:: EXCERPT PROVIDED ::
_ _ _ _

In Re Catherine Connors–Proposed New Rules, but What Does the Rule Mean?

Posted by Ed Folsom, January 13, 2025.

(Photo: Robert F. Bukaty, AP, April 12, 2018, file photo from Maine Public)

The procedural background.

When I last blogged on the pending judicial ethics complaint against Maine Supreme Court Justice Catherine Connors, it was mid-November and the Maine Supreme Judicial Court had just remanded the report and recommendations of the Committee on Judicial Conduct back to the Committee for failing to meet the pleading requirements of the governing rules. When such matters are properly pleaded, the existing rules require them to be decided by the Supreme Judicial Court even when the misconduct at issue was allegedly committed by a Justice of that same Court. When the Court remanded  the initial report to the Committee, the remand order invited the Committee to consider alternatives to having the Supreme Judicial Court decide the matter against one of its own.

On December 16, the Committee filed an amended report recommending that the Supreme Judicial Court should not decide the matter, but that it might instead be decided by a panel of Superior Court justices or out-of-state judges. In fact, it’s hard to see how the justices of the Supreme Judicial Court could decide Connors’ case without being accused of violating the same ethics rule regarding appearances of impropriety that Connors allegedly violated.

_ _ _ _

Copy the full blog post on the Catherine Connors ethics complaint word for word, including its title and byline. You won't need the data that comes after this blog post.

(Dataset entries)
_ _ _ _

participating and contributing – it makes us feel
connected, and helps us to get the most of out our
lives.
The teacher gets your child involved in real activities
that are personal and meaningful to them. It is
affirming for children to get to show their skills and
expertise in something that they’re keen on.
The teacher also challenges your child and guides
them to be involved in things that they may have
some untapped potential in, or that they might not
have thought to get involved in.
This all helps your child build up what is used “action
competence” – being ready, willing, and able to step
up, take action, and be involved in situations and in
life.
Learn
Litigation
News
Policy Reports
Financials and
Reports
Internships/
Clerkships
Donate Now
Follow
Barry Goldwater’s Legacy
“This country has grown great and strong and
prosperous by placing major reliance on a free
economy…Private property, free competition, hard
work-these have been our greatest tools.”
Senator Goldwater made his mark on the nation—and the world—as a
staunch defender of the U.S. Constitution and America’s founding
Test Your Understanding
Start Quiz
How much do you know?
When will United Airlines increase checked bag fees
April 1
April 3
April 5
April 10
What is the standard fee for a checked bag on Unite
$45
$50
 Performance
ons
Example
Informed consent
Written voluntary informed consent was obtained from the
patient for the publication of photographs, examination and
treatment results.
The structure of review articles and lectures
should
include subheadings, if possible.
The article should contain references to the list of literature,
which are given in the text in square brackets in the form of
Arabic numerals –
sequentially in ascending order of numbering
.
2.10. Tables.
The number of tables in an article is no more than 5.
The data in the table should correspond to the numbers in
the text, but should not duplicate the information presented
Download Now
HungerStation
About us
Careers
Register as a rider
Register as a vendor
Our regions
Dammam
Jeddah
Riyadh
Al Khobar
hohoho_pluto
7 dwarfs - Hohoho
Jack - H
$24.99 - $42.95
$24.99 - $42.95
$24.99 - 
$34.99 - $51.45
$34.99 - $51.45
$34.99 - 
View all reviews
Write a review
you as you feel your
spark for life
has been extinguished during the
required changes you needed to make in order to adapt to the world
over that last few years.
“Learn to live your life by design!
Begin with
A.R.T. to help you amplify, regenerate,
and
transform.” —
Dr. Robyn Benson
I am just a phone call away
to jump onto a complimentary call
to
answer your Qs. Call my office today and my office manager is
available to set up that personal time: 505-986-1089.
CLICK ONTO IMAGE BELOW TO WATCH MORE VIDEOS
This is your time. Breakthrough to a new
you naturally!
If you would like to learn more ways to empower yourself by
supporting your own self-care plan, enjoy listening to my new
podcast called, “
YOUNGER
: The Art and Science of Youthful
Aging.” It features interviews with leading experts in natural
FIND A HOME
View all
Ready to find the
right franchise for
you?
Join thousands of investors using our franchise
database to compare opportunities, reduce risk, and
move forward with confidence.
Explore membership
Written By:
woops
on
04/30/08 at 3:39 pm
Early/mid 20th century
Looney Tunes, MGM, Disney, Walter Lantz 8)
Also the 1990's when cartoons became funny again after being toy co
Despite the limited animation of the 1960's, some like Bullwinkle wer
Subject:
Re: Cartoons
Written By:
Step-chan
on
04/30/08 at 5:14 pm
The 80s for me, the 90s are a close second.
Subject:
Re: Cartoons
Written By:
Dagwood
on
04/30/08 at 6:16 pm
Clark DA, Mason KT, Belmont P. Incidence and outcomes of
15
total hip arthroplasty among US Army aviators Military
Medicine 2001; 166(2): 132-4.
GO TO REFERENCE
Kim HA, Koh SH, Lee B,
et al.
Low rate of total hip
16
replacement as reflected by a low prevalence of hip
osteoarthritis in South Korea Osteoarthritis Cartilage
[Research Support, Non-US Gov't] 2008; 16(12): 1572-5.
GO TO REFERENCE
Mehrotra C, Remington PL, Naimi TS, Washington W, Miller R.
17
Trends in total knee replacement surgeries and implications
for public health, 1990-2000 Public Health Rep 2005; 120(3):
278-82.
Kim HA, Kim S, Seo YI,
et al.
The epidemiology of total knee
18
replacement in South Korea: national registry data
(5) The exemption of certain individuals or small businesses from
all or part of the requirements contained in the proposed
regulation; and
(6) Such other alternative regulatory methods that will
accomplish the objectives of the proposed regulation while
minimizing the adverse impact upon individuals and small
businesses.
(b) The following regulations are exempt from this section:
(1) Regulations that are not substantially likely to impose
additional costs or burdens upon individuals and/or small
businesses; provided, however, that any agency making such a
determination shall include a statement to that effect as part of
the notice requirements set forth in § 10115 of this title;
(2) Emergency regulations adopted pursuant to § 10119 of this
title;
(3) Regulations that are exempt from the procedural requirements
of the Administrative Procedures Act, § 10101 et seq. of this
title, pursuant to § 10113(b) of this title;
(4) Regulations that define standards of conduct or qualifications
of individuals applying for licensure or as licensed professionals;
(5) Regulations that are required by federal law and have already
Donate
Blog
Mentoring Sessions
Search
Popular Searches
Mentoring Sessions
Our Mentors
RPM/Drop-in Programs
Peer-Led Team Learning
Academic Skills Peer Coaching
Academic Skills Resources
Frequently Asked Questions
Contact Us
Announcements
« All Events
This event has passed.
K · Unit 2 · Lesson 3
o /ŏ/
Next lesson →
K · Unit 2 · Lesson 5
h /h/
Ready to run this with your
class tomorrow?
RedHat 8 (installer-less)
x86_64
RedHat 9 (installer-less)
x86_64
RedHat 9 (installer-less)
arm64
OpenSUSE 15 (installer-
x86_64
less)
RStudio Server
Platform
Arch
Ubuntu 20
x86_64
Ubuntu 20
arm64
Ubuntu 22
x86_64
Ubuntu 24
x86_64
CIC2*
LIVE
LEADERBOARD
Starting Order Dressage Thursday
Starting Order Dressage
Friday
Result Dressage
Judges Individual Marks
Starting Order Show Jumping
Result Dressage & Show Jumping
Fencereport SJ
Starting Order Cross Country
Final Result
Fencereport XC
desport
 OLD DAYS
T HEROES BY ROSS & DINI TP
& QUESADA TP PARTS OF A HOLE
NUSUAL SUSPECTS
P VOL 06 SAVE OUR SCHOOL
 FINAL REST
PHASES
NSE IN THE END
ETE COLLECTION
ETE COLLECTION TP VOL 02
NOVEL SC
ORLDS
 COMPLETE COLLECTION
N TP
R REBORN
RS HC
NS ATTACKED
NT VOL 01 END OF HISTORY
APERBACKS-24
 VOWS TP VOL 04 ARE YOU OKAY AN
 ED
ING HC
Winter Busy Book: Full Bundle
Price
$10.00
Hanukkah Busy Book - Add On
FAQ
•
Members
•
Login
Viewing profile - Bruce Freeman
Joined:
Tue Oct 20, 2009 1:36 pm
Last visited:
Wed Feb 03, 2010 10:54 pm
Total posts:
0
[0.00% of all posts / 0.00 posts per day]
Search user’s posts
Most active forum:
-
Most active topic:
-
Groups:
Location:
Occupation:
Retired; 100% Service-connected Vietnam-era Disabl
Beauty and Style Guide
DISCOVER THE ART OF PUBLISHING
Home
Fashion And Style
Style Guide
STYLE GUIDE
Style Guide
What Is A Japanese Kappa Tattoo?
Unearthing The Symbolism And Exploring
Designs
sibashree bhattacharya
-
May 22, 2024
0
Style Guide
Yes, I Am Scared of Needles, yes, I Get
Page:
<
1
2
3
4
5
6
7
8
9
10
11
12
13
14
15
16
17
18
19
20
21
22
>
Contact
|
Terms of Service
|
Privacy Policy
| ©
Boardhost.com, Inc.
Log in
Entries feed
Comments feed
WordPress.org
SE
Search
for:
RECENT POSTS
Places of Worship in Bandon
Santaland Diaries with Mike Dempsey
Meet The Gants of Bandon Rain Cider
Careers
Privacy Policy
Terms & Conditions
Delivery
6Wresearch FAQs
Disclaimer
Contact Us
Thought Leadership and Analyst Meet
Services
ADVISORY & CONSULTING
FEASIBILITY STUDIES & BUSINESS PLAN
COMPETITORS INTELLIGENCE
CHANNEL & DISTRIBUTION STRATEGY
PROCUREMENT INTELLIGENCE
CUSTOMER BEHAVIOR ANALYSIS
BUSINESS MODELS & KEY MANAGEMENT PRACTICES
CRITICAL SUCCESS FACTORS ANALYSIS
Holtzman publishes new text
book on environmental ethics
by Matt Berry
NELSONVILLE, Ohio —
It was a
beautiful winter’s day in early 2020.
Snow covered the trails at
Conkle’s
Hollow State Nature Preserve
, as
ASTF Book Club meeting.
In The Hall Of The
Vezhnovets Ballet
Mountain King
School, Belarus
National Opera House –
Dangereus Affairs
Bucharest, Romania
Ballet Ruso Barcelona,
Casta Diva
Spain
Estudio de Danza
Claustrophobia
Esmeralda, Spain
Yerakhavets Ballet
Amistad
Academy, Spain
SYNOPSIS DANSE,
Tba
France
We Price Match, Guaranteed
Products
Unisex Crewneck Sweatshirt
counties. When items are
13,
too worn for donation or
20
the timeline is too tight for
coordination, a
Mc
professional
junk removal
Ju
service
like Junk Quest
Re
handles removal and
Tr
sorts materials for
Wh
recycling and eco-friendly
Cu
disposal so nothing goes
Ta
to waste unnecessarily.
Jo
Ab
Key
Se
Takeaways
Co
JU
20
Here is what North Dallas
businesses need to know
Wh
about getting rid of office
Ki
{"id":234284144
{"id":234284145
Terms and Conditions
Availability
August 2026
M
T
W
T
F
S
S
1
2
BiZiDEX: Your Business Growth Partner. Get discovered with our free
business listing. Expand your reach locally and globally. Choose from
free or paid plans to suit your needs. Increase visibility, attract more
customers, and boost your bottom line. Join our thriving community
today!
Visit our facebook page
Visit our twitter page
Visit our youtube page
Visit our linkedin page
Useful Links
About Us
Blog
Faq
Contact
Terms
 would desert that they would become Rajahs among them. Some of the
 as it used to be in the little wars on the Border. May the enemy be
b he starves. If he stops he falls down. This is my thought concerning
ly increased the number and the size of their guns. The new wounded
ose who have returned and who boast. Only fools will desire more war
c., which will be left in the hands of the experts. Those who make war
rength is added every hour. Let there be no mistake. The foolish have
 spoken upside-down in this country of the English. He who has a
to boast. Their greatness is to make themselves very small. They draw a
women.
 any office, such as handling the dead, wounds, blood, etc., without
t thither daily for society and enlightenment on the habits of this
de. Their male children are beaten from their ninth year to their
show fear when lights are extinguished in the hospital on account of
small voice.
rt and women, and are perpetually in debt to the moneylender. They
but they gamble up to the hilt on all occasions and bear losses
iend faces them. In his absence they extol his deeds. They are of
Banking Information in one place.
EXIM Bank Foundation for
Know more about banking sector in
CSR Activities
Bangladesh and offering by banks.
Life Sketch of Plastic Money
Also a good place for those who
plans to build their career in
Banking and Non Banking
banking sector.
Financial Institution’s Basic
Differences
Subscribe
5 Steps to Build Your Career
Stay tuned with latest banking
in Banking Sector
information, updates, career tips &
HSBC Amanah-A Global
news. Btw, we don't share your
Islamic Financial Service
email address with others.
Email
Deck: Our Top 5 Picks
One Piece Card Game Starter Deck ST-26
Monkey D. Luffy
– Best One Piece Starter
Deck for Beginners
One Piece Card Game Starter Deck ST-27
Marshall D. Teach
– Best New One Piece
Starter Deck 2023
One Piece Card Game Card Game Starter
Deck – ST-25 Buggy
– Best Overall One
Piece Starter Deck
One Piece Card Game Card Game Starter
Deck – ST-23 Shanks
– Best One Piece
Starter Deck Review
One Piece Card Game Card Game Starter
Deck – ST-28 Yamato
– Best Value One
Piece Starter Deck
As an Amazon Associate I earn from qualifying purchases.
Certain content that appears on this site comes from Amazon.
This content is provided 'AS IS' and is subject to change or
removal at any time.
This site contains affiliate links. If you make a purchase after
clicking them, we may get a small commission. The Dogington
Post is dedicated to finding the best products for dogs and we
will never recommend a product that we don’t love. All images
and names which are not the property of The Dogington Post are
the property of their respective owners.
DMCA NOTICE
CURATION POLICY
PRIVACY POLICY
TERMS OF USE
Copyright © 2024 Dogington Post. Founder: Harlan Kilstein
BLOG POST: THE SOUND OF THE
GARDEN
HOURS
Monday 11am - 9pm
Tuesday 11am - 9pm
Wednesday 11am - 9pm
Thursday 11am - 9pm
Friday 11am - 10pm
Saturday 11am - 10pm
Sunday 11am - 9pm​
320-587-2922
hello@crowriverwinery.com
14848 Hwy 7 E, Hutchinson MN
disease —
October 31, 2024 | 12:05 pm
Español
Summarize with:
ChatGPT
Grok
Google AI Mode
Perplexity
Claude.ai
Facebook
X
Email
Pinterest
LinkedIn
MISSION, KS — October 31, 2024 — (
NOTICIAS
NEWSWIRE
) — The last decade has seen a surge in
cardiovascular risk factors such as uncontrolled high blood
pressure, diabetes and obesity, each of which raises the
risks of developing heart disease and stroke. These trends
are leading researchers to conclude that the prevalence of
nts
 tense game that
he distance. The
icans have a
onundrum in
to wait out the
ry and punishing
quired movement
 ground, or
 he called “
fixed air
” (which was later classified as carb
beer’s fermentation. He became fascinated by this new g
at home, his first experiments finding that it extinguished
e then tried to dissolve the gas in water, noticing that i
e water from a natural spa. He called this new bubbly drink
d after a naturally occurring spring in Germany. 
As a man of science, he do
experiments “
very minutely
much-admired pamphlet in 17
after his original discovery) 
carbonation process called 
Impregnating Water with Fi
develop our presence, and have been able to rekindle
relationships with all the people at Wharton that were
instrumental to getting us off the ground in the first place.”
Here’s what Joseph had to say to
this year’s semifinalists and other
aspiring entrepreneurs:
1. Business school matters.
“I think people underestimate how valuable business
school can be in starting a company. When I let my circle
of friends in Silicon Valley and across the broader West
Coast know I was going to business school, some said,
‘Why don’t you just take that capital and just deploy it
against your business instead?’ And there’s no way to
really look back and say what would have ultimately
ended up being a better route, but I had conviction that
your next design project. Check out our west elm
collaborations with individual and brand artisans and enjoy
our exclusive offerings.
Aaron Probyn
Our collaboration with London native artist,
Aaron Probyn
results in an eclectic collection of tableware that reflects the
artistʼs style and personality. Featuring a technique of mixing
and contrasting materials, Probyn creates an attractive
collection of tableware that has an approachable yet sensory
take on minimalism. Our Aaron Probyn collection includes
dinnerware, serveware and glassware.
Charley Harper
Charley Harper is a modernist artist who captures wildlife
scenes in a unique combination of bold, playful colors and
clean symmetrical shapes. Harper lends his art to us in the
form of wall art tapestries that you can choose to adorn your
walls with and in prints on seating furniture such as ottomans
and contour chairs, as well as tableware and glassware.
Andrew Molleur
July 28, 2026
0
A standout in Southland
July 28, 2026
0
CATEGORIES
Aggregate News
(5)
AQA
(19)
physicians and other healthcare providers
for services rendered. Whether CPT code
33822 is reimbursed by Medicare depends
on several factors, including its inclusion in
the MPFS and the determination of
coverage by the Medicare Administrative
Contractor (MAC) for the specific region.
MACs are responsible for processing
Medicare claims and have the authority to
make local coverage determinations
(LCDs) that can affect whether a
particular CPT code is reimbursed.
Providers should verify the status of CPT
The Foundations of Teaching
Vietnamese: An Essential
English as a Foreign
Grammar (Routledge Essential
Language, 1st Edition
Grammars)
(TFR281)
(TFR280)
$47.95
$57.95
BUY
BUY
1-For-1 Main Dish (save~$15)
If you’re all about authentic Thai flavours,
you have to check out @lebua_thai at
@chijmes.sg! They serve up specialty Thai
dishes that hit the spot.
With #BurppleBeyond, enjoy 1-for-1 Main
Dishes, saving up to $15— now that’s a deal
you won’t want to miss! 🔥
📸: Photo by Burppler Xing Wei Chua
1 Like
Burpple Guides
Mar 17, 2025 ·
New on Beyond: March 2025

_ _ _ _

:: EXERCISE ANSWER ::
In Re Catherine Connors–Proposed New Rules, but What Does the Rule Mean?

Posted by Ed Folsom, January 13, 2025.

(Photo: Robert F. Bukaty, AP, April 12, 2018, file photo from Maine Public)

The procedural background.

When I last blogged on the pending judicial ethics complaint against Maine Supreme Court Justice Catherine Connors, it was mid-November and the Maine Supreme Judicial Court had just remanded the report and recommendations of the Committee on Judicial Conduct back to the Committee for failing to meet the pleading requirements of the governing rules. When such matters are properly pleaded, the existing rules require them to be decided by the Supreme Judicial Court even when the misconduct at issue was allegedly committed by a Justice of that same Court. When the Court remanded  the initial report to the Committee, the remand order invited the Committee to consider alternatives to having the Supreme Judicial Court decide the matter against one of its own.

On December 16, the Committee filed an amended report recommending that the Supreme Judicial Court should not decide the matter, but that it might instead be decided by a panel of Superior Court justices or out-of-state judges. In fact, it’s hard to see how the justices of the Supreme Judicial Court could decide Connors’ case without being accused of violating the same ethics rule regarding appearances of impropriety that Connors allegedly violated.